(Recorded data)

Start of Block

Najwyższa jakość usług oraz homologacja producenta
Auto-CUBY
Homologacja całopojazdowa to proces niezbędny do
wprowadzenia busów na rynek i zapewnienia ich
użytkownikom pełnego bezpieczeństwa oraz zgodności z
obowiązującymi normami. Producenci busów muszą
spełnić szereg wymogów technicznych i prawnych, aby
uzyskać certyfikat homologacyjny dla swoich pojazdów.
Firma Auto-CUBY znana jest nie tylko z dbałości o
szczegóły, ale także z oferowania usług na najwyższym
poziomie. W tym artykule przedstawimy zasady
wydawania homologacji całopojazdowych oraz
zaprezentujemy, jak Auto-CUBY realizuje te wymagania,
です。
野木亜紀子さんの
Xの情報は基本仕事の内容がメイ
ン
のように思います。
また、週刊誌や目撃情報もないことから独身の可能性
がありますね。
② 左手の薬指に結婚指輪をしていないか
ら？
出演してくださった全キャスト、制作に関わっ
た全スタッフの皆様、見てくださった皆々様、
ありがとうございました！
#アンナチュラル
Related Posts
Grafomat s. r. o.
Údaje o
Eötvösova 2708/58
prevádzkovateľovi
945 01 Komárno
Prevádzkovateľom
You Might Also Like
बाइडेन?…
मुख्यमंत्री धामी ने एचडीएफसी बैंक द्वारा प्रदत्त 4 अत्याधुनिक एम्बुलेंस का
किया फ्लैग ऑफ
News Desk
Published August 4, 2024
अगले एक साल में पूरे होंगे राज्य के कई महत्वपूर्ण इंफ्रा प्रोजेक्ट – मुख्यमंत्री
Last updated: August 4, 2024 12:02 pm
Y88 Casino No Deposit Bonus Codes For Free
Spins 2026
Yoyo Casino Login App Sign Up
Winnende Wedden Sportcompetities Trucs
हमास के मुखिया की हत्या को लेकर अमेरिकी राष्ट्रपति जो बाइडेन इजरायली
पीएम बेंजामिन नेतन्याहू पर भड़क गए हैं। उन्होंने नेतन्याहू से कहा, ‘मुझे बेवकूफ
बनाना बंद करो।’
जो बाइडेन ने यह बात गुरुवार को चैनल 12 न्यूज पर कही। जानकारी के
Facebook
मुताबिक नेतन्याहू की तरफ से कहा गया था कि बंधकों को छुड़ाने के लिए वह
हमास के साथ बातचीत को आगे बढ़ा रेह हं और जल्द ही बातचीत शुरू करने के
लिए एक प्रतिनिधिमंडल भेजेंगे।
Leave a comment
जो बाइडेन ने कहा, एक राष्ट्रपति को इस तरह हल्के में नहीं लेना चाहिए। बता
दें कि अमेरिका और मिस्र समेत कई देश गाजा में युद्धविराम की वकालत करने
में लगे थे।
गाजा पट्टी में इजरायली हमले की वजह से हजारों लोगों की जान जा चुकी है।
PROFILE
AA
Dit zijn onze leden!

End of Block
Start of Block

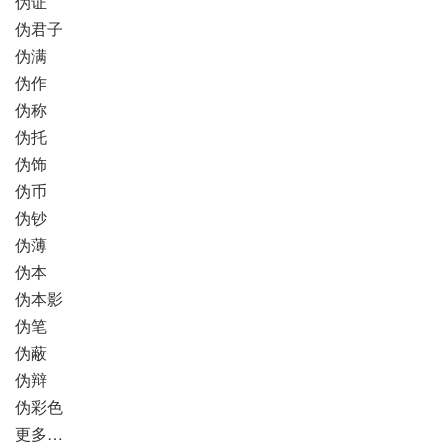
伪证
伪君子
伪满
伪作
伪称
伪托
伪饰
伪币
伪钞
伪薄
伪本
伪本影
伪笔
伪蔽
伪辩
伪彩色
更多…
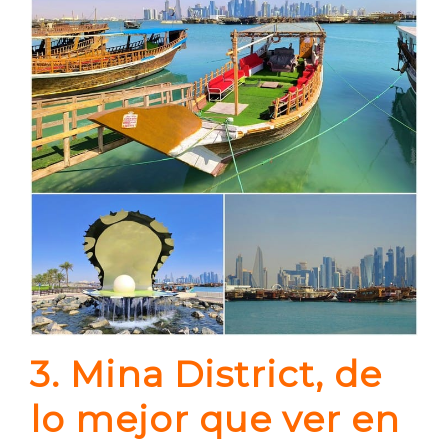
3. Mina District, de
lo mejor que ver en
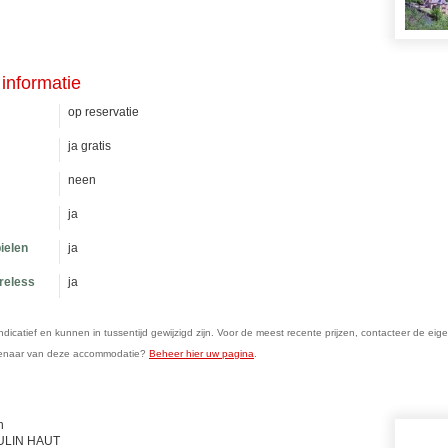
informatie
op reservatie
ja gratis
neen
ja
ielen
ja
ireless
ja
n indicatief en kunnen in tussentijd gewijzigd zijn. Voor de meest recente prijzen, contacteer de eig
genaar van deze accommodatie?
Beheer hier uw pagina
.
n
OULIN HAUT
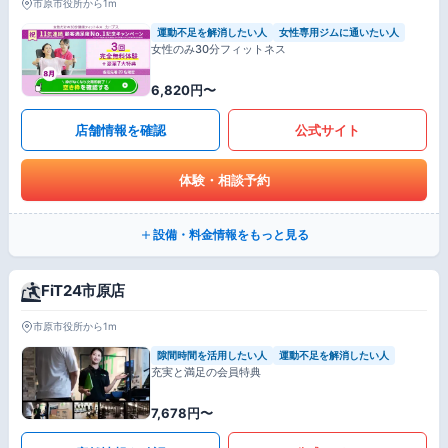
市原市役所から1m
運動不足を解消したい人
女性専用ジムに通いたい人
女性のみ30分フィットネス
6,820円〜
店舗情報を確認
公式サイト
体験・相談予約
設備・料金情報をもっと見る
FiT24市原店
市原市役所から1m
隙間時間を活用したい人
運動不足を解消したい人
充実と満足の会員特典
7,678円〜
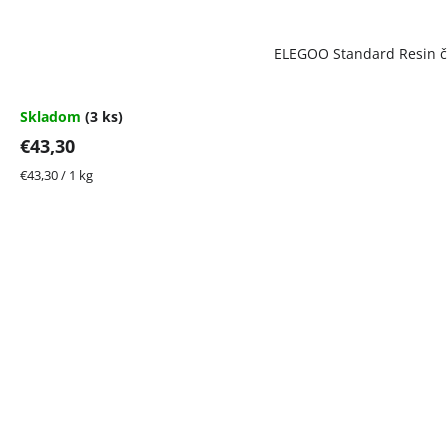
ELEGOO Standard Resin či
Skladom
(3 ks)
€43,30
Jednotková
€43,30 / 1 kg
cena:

End of Block
Start of Block

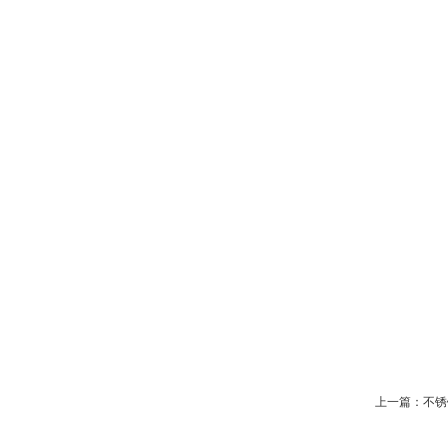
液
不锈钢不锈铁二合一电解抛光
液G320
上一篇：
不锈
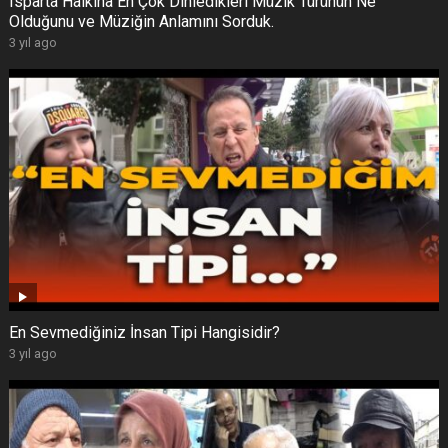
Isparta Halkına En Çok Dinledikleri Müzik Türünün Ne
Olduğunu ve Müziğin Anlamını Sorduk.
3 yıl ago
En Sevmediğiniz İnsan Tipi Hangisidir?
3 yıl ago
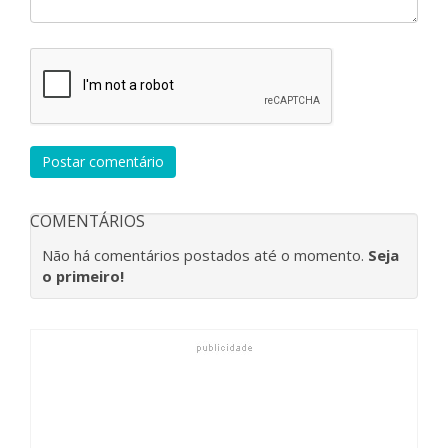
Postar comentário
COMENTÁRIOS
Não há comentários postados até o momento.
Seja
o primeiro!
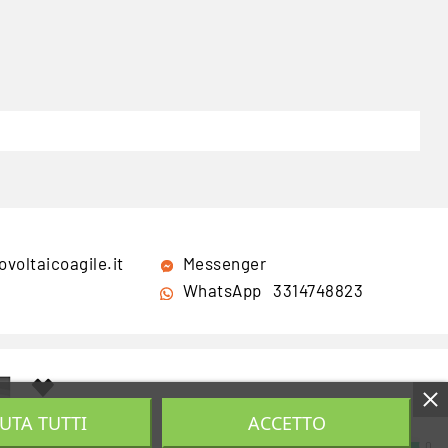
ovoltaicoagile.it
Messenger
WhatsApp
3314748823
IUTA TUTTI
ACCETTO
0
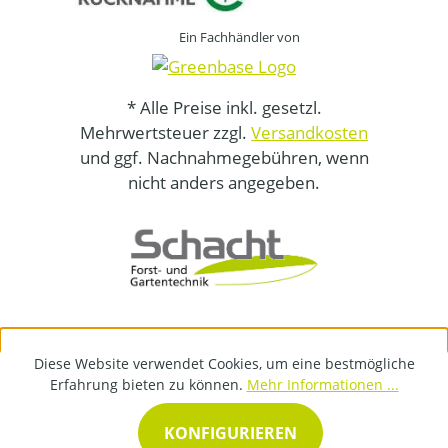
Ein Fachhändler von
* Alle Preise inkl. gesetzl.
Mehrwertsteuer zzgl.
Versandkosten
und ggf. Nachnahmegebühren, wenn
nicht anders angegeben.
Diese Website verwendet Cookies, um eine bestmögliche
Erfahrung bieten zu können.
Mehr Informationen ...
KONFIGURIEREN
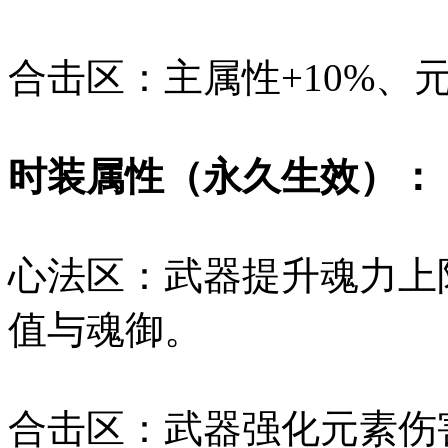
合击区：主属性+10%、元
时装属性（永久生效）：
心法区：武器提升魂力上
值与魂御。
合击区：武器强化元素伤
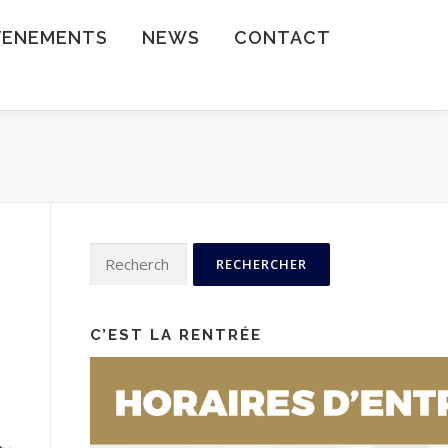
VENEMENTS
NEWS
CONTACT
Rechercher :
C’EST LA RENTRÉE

End of Block

Task prompt
Looking at the data above, write out exactly the lines that start at the one containing "Najwyższa jakość usług" and end at the one containing "wydawania homologacji całopojazdowych oraz"; include both and nothing beyond.

Task solution
Najwyższa jakość usług oraz homologacja producenta
Auto-CUBY
Homologacja całopojazdowa to proces niezbędny do
wprowadzenia busów na rynek i zapewnienia ich
użytkownikom pełnego bezpieczeństwa oraz zgodności z
obowiązującymi normami. Producenci busów muszą
spełnić szereg wymogów technicznych i prawnych, aby
uzyskać certyfikat homologacyjny dla swoich pojazdów.
Firma Auto-CUBY znana jest nie tylko z dbałości o
szczegóły, ale także z oferowania usług na najwyższym
poziomie. W tym artykule przedstawimy zasady
wydawania homologacji całopojazdowych oraz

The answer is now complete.